◆ Exercise
Please extract each line of the listing below that contains the word "dopracování".

Segment Start: Given information

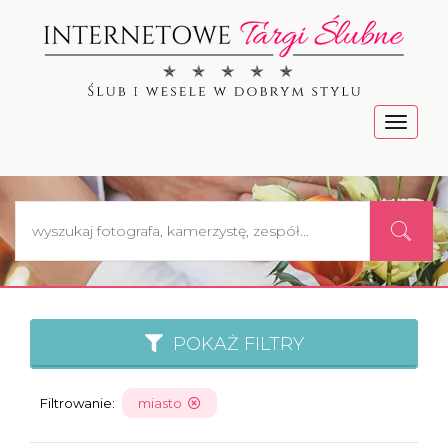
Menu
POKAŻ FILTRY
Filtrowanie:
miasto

Segment End: Given information
Segment Start: Given information

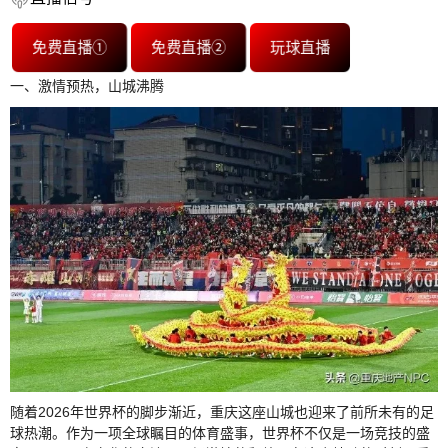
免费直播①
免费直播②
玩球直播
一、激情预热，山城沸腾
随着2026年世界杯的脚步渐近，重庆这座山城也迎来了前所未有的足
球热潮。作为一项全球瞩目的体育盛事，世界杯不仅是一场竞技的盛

Segment End: Given information
Segment Start: Given information

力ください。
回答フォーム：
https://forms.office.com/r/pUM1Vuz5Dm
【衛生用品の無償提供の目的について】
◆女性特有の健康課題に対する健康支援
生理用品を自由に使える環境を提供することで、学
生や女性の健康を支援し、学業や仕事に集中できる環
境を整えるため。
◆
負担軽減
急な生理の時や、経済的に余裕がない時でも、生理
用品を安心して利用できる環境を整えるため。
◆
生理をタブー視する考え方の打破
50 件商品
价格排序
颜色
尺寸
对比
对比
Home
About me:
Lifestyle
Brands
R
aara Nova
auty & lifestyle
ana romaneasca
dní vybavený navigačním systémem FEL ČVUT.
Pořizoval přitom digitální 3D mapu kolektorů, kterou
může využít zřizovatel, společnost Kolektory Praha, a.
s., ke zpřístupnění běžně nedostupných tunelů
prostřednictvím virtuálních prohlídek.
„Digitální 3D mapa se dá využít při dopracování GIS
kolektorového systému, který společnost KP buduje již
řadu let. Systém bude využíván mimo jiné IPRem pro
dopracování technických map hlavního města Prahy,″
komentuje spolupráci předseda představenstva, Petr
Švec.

Segment End: Given information

◆ Exercise response
„Digitální 3D mapa se dá využít při dopracování GIS
dopracování technických map hlavního města Prahy,″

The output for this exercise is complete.